As the subtitle suggests, the Clarinet Concerto “D’OM LE VRAI SENS” refers to the human senses, each inspired by the panels of a medieval tapestry called The Lady and the Unicorn. These physical aspects are suggested with instrumental symbolism and meditations rather than literal descriptive elements easily divined by an audience, but the atmosphere of mystic other-worldliness brings us into a state of wonder which can perhaps be interpreted as comparable with that of the medieval lay person confronted by inexplicable worlds beyond experience, expressed by an almost equally inexplicable miracle of craftsmanship in the tapestries. Kari Kriikku’s remarkable clarinet playing is a real treat in this work, sometimes imitating animal sounds, at times sounding like declamatory speech, and always filled with drama and intensity which equals that conjured by the entire orchestra.

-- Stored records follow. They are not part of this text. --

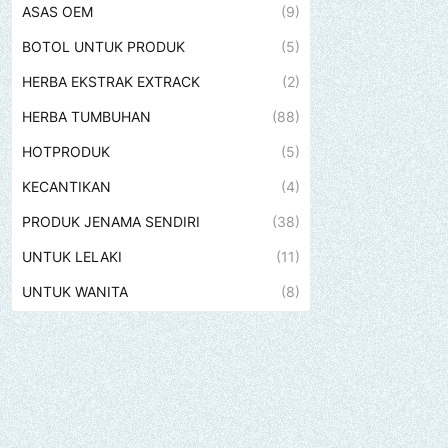
ASAS OEM
(9)
BOTOL UNTUK PRODUK
(5)
HERBA EKSTRAK EXTRACK
(2)
HERBA TUMBUHAN
(88)
HOTPRODUK
(5)
KECANTIKAN
(4)
PRODUK JENAMA SENDIRI
(38)
UNTUK LELAKI
(11)
UNTUK WANITA
(8)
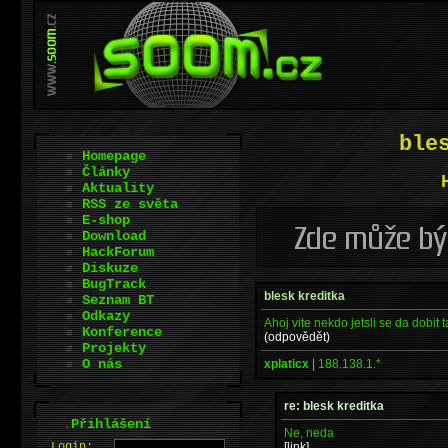
ble
Homepage
Články
Aktuality
RSS ze světa
E-shop
Download
HackForum
Diskuze
BugTrack
blesk kreditka
Seznam BT
Odkazy
Ahoj vite nekdo jetsli se da dobit
Konference
(odpovědět)
Projekty
O nás
xplaticx
|
188.138.1.*
re: blesk kreditka
.
Přihlášení
Ne, neda
[link]
L
o
gin:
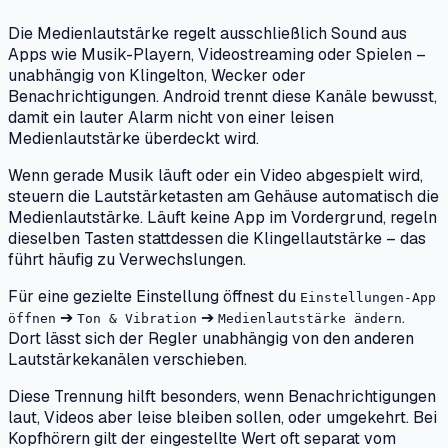
Die Medienlautstärke regelt ausschließlich Sound aus
Apps wie Musik-Playern, Videostreaming oder Spielen –
unabhängig von Klingelton, Wecker oder
Benachrichtigungen. Android trennt diese Kanäle bewusst,
damit ein lauter Alarm nicht von einer leisen
Medienlautstärke überdeckt wird.
Wenn gerade Musik läuft oder ein Video abgespielt wird,
steuern die Lautstärketasten am Gehäuse automatisch die
Medienlautstärke. Läuft keine App im Vordergrund, regeln
dieselben Tasten stattdessen die Klingellautstärke – das
führt häufig zu Verwechslungen.
Für eine gezielte Einstellung öffnest du
Einstellungen-App
➔
➔
.
öffnen
Ton & Vibration
Medienlautstärke ändern
Dort lässt sich der Regler unabhängig von den anderen
Lautstärkekanälen verschieben.
Diese Trennung hilft besonders, wenn Benachrichtigungen
laut, Videos aber leise bleiben sollen, oder umgekehrt. Bei
Kopfhörern gilt der eingestellte Wert oft separat vom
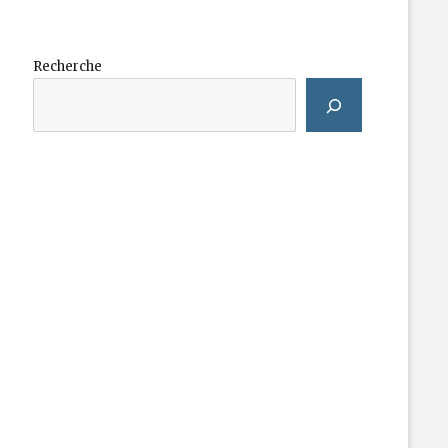
Recherche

Laterna Magica is titled after the memoirs of film director Ingmar Bergman, and refers to the earliest of image projectors, the magic lantern. This transfers into music in a series of ‘mirages in sound‘, creating spaces into which the imagination can project its own images. This again is more than a merely literal conjuring and teasing of our pictorial senses, and the mystic symbolism of passing time and the universal questions of existence are powerful elements in the score. Machine-like noises and quasi-spoken whisperings express the intangibility of images which seem real, and challenge perceptions of permanency and reality.
The Leino Songs use poems by Eino Leino, considered one of the most important of all Finnish poets. Reading the texts in the booklet, and it is immediately apparent as to why these texts would appeal to Saariaho, as their themes and content can easily be interpreted as expressing the very essence of her compositions. Beautifully sung by Anu Komsi, each song is compact, the words used directly and without distortion of the original poem. Each song creates its own world, reflecting the themes of love and violence, fragrant serenity and death.
This is a superbly produced recording from the Ondine label, which has been championing Saariaho’s music for some time now. Justly celebrated as one of the leading composers of our time, this varied and deeply fascinating programme is as good a place as any to become acquainted with her remarkable universe of expressive sonority and mystical depth. This isn’t Bach or Beethoven of course, but neither is it work which will turn you off with impenetrable intellectual challenges. The deeper you look the more you can reveal, but what you find is more often one or other revelation about yourself as much as an understanding of music which is of its very nature a kind of tuning fork held up to the harmonies and dissonances of existence.
Music which is a tuning fork held up to the harmonies and dissonances of existence.